Zone Walking is a technique that is used by attackers to enumerate the full content of DNSSEC-signed DNS zones. We will cover more about it in later chapters; in this recipe, we will use DNSRecon.

DNSRecon is already included in Kali Linux, and we can use it for Zone Walking. Zone Walking is a technique used to find subdomains using domains whose NSEC records are set. However, before we jump into Zone Walking, let's take a quick look at the other features of this tool.

1. To view the help, we type the following:

dnsrecon -h

The following screenshot shows the output of the preceding command:

2. To do a simple recon of name servers, A records, SOA records, MX records, and so on, we can run the following command:

dnsrecon -d packtpub.com -n 8.8.8.8

The following screenshot shows the output of the preceding command:

3. Now let's take an example of a domain that has NSEC records. To do a zone walk, we can simply run the following command:

dnsrecon -z -d icann.org -n 8.8.8.8

The following screenshot shows the output of the preceding command:

4. We can do this manually by using the dig command along with dig +short NSEC domainname.com.
5. The previous dig command will throw us one subdomain, and then we can rerun the same command with the subdomain we got in previous step to find the next subdomain: dig +short NSEC a.domain.com.
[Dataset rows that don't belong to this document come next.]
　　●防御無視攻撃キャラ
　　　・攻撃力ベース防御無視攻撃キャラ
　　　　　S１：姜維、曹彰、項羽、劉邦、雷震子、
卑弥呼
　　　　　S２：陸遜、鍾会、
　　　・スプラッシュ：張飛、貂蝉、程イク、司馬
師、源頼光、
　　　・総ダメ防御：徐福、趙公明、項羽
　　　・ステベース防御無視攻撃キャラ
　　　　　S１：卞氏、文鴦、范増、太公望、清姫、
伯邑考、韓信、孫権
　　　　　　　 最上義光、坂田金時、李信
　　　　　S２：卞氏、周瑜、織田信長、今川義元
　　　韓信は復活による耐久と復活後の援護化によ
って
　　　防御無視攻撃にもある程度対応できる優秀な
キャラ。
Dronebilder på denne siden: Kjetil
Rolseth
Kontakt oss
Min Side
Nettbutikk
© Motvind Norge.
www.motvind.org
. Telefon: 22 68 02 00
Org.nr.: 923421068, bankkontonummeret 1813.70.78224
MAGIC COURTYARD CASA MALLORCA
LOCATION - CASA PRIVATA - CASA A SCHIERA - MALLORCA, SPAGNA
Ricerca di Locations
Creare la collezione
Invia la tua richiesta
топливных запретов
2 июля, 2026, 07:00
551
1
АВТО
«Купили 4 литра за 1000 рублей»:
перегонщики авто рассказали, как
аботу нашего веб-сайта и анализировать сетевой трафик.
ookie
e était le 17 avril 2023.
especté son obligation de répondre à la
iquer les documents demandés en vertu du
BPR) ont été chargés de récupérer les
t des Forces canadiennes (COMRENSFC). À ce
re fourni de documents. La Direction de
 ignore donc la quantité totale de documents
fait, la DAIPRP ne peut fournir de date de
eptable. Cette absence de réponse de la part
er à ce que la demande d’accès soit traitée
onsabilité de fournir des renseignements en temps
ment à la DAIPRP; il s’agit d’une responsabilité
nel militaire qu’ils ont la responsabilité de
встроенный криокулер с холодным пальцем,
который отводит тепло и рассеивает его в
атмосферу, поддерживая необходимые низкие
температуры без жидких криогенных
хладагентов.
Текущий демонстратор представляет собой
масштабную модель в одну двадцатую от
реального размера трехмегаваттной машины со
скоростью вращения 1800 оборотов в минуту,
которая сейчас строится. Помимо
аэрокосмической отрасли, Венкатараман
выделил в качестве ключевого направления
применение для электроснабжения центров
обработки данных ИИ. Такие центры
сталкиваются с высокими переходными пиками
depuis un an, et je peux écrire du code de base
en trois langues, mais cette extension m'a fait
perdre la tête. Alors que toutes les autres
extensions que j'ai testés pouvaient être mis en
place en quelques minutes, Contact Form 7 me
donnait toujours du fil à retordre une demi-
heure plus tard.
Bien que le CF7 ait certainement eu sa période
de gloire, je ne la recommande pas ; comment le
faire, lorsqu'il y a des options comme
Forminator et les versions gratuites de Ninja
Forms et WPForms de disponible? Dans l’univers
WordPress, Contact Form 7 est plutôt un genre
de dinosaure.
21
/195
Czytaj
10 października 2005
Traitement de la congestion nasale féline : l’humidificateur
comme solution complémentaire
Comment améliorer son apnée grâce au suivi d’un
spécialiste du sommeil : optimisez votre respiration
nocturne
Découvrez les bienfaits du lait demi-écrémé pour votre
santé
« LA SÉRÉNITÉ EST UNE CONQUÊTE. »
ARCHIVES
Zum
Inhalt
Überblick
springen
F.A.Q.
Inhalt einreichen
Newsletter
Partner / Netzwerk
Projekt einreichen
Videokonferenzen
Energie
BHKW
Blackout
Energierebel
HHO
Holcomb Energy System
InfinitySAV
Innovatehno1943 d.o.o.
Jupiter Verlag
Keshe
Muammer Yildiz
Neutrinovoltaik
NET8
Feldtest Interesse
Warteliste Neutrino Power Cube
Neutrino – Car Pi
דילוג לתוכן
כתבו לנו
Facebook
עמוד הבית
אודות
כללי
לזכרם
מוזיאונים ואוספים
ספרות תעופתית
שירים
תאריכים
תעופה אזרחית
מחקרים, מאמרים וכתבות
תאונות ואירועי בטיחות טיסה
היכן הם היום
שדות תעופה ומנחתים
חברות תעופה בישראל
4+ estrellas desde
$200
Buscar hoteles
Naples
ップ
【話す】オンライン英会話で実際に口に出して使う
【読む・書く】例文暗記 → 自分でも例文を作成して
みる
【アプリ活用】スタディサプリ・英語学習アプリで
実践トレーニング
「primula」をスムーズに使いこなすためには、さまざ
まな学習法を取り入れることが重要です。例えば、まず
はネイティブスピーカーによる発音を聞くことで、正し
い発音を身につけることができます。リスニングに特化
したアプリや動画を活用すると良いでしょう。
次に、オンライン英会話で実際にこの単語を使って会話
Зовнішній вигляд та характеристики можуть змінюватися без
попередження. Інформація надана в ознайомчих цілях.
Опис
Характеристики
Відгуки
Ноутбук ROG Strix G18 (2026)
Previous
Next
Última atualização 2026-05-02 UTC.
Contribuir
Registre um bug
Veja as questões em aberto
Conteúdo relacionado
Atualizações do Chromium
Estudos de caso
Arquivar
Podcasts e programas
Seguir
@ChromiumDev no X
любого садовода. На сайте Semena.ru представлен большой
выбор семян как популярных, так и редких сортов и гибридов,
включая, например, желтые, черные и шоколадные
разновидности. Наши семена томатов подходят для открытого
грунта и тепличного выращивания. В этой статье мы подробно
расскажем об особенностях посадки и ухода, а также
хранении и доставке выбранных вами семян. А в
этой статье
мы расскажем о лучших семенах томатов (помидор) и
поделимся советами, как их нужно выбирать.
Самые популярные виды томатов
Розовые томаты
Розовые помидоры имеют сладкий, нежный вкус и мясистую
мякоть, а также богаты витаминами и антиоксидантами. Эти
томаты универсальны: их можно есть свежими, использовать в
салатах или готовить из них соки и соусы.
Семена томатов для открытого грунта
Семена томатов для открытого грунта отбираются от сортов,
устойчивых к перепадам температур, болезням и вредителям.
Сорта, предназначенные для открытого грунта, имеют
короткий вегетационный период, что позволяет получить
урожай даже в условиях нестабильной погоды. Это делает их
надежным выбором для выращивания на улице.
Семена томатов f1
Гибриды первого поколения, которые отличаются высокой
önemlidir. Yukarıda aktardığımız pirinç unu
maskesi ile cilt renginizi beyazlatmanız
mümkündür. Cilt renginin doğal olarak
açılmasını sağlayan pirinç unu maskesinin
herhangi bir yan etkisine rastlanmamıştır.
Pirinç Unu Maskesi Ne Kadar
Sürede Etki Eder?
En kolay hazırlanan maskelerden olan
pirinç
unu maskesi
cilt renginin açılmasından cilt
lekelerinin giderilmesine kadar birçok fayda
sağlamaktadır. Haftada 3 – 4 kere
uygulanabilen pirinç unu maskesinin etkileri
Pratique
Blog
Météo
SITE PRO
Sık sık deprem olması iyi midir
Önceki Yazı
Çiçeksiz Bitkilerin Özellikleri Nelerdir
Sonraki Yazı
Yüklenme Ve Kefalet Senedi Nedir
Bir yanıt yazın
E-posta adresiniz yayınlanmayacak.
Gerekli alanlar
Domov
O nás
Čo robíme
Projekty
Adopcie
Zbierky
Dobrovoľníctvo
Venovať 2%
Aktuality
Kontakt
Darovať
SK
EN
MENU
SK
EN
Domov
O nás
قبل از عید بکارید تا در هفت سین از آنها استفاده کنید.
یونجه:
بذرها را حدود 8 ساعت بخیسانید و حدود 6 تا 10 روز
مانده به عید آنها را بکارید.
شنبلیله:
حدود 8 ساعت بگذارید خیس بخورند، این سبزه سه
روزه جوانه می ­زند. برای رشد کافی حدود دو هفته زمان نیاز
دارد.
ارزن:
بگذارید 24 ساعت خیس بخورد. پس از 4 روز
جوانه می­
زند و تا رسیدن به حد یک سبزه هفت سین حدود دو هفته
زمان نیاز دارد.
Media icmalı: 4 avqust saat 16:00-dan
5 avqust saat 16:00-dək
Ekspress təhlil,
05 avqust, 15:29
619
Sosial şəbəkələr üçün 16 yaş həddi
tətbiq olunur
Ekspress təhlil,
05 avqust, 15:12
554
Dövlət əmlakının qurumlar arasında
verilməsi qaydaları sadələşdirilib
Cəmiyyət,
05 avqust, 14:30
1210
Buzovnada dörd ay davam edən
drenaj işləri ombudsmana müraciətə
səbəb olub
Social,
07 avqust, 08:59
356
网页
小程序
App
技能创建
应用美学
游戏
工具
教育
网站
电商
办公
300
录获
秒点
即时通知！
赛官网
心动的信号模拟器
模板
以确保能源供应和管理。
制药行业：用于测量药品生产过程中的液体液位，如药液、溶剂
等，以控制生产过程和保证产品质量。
When signing a zone, DNSSEC automatically chains all labels in alphabetical order using NSEC Resource Records. This is used to prove the absence of names.

For example, if someone requests the non-existent name name3, the name server responds with the NSEC entry name2 NSEC name5, indicating that no other entry exists between name2 and name5. We take advantage of that by starting with the first entry and then getting all domains by calling successive queries and getting other subdomains.